Hint $\,\ \dfrac{b^n}{a^n} = k\in \Bbb Z$ $\ \Rightarrow\ $ $x = \dfrac{b}a\ $ root of $\ x^n\!-k$ $\!\!\!\!\underbrace{\Rightarrow\,x\in\Bbb Z}_{\text{ Rational Root Test}}\!\!\!\!\!$ $\,\Rightarrow\, a\mid b $
Prime factorization is not needed: we only need the fact that every integer $\ne\pm1$ has a prime divisor.

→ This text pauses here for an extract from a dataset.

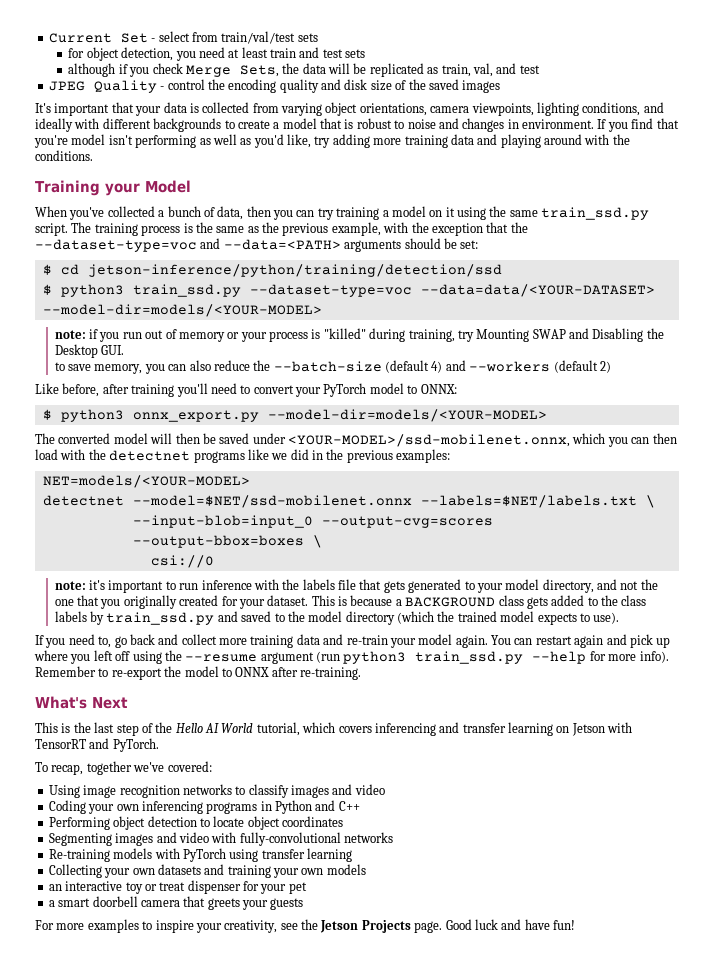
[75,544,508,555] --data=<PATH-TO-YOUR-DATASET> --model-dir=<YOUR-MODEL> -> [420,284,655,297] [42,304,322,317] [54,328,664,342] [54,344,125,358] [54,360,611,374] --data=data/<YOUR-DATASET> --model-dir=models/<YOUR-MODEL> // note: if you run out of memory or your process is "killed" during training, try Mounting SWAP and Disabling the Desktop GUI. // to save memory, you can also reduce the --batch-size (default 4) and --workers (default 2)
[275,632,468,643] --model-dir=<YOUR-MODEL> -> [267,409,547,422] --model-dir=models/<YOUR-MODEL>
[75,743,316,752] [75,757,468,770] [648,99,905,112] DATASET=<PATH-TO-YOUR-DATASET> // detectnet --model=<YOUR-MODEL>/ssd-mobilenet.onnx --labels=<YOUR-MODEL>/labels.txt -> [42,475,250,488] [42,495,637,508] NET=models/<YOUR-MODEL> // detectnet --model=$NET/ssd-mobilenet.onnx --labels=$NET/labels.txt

Define $r=a/b\in\mathbb Q.$ As $b^n\mid a^n,$ we know $r^n\in\mathbb Z.$
Write $r=a'/b'$ with $\gcd(a',b')=1.$ Let $s=r^n.$ Then $r^n=s$ implies that $(a')^n=(b')^n\cdot s.$ This shows that every prime divisor of $b'$ divides $(a')^n;$ by the definition of a prime, this means that every prime divisor of $b'$ divides $a'.$ This contradicts $\gcd(a',b')=1.$ Therefore $b'$ has no prime divisor, and is equal to $\pm1.$ Thus $r=a/b=a'/b'=\pm a'\in\mathbb Z.$ So $b$ divides $a.$
Hope this helps.
P.S.
The converse is trivial: if $b$ divides $a,$ then $a/b$ is an integer, so $a^n/b^n=(a/b)^n$ is also an integer and $b^n$ divides $a^n.$